EXERCISE DETAILS — Compute how many lines in the records below contain the string "none" and give that number without other output.
INPUT START
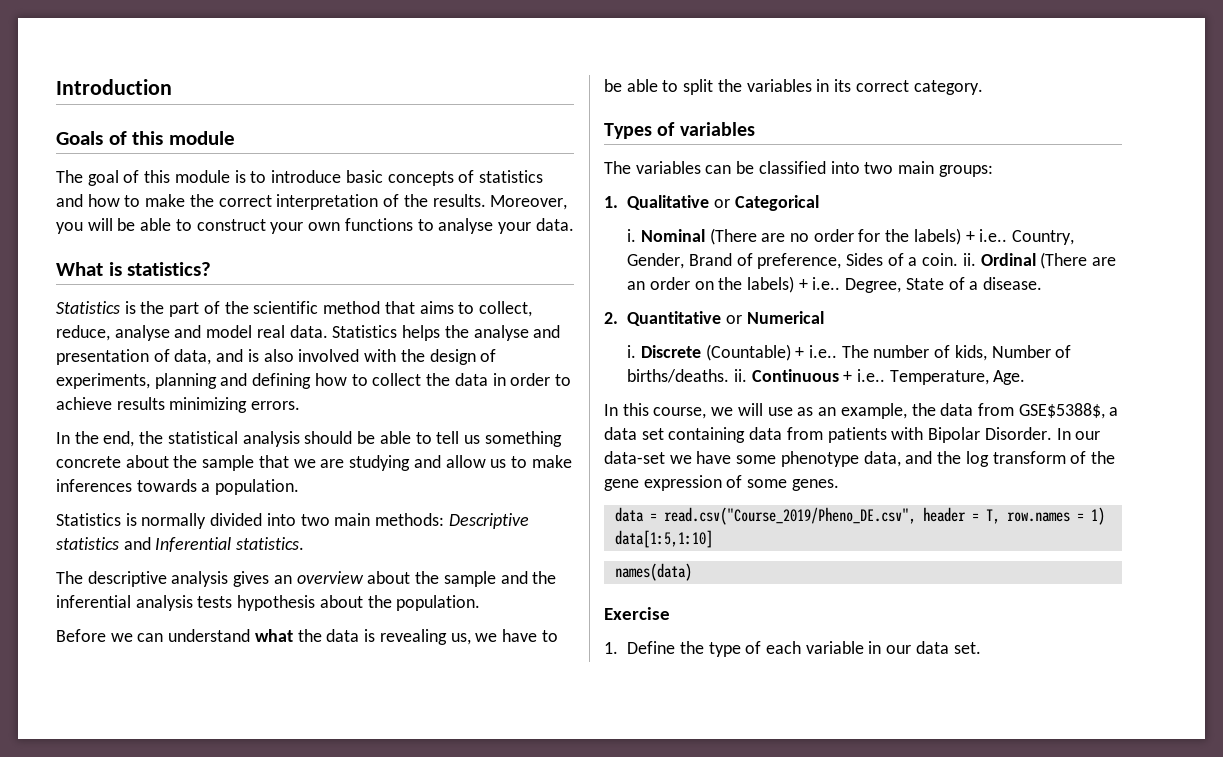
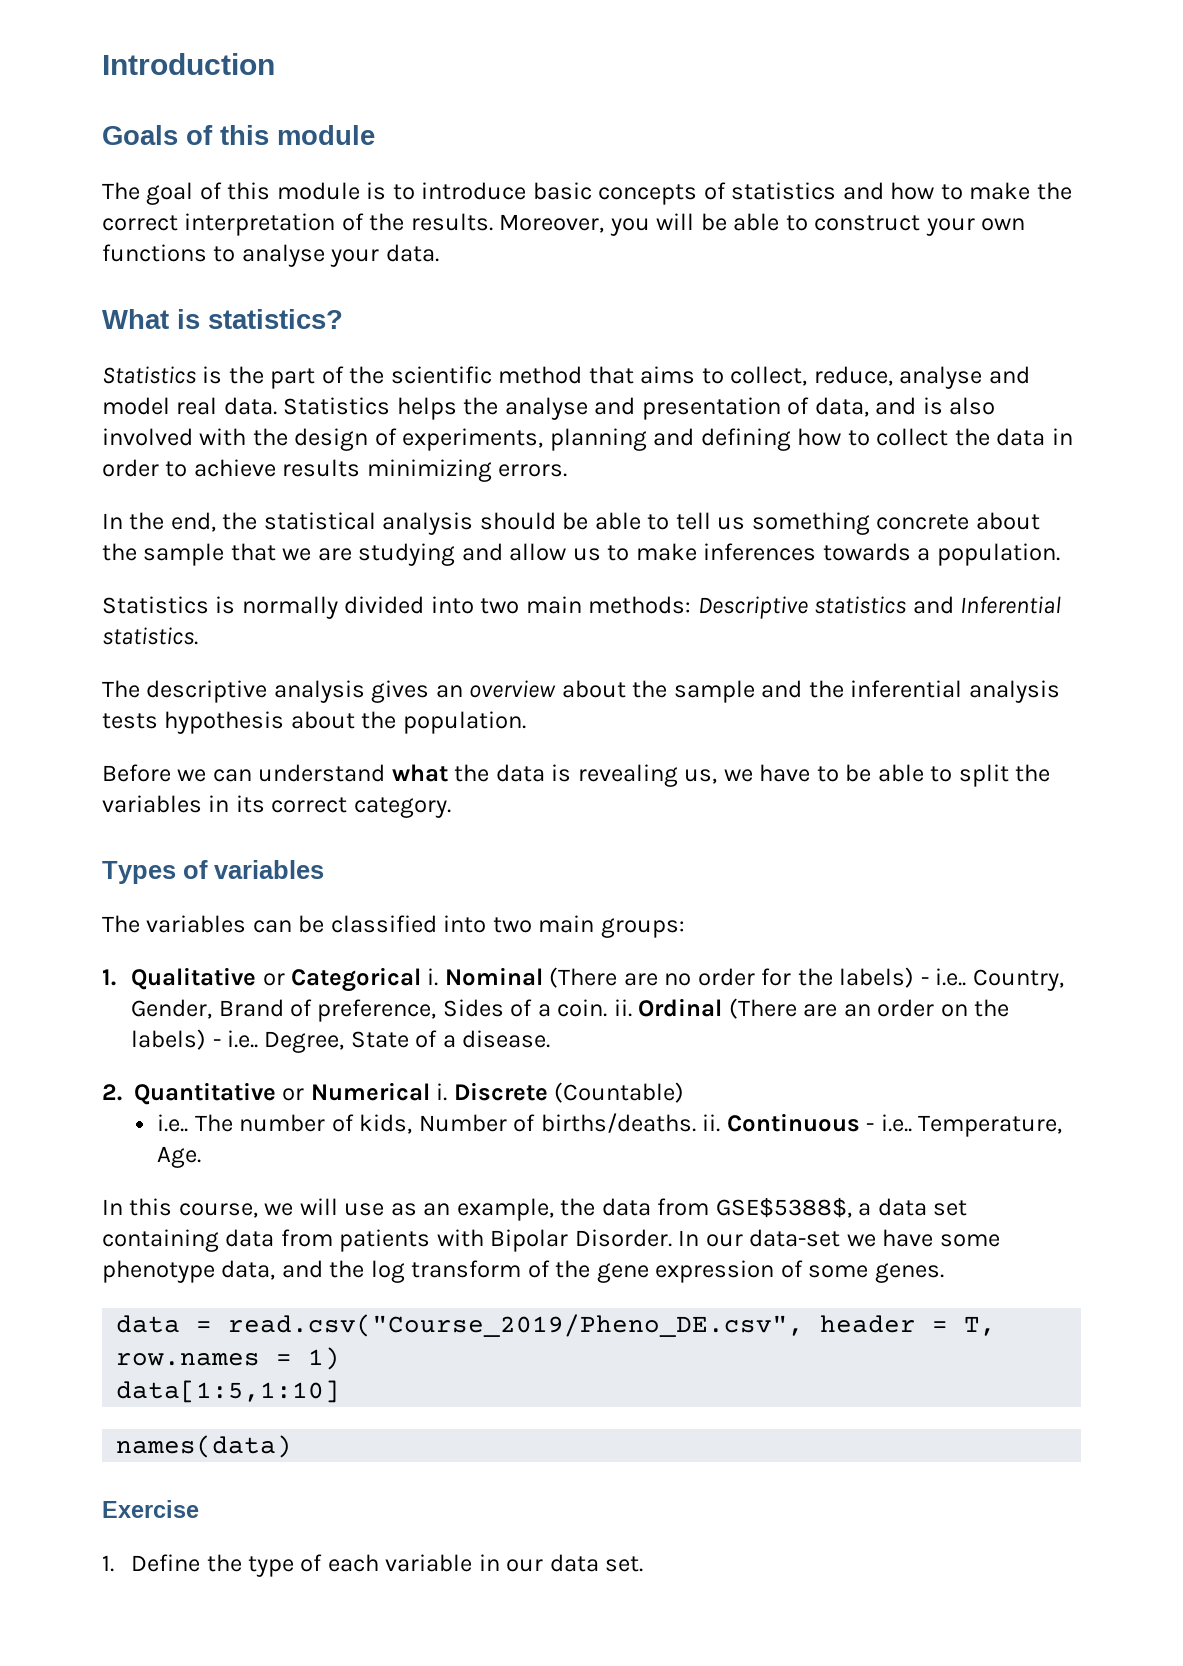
(819, 203) // -> (422, 979) none
[965,231,975,242] + -> [920,977,929,985] -
[798,279,808,290] + -> [212,1039,221,1047] -
(824, 317) // -> (430, 1091) none
[795,347,805,358] + -> (685, 1092) //
[843,371,853,382] + -> [866,1123,875,1131] -

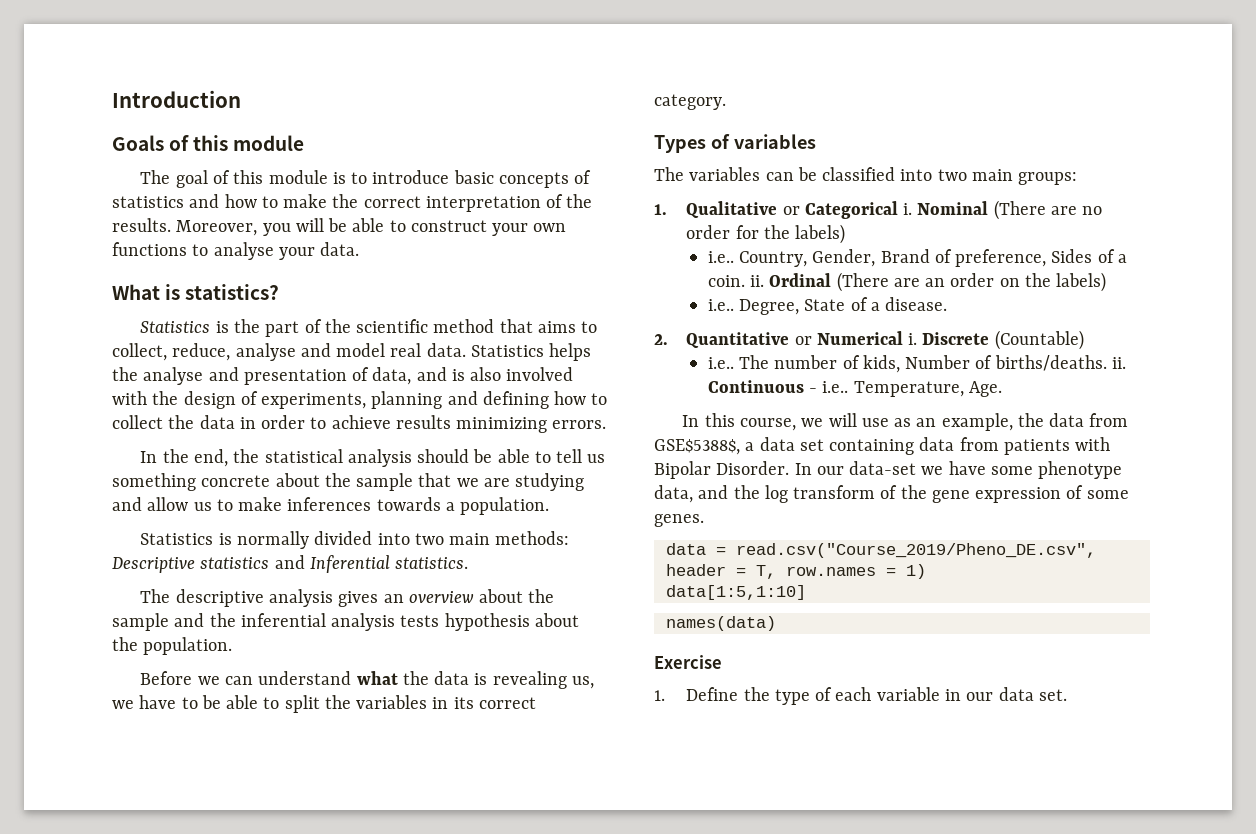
[920,977,929,985] - -> (846, 234) //
[212,1039,221,1047] - -> (1107, 282) //

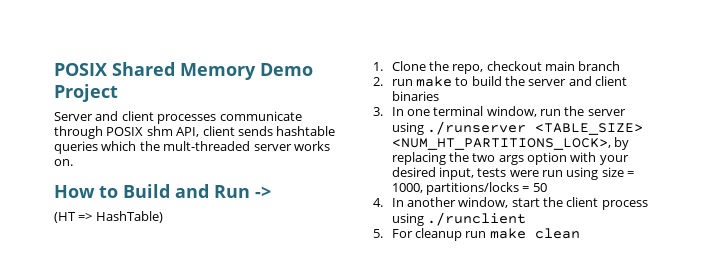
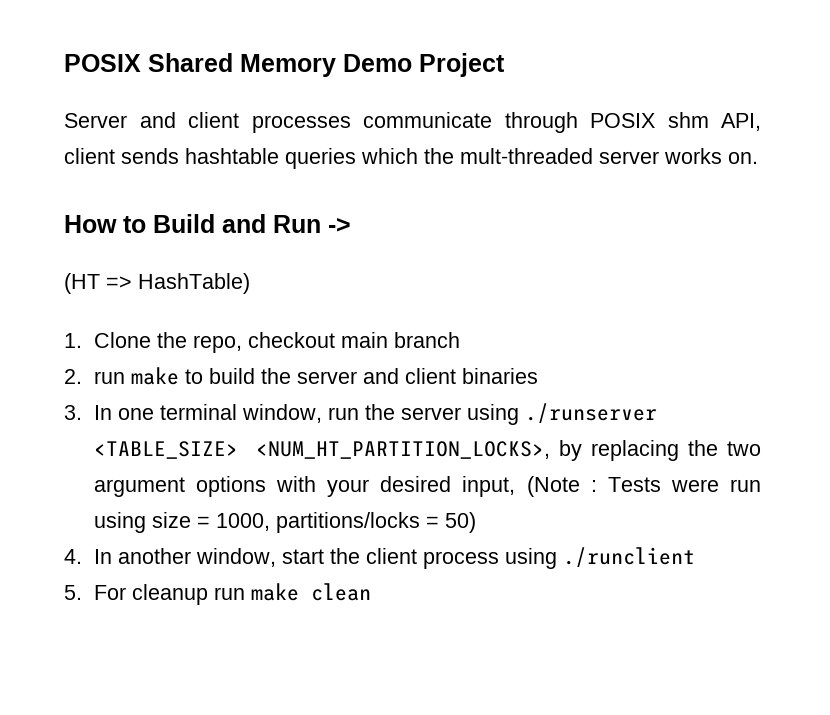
[391,138,611,150] <NUM_HT_PARTITIONS_LOCK>, -> [255,441,550,459] <NUM_HT_PARTITION_LOCKS>,
[498,152,568,165] args option -> [93,476,266,497] argument options
[477,168,507,177] tests -> [526,476,661,497] (Note : Tests
[532,183,547,192] 50 -> [444,512,476,533] 50)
INPUT END
RESPONSE BOX — 2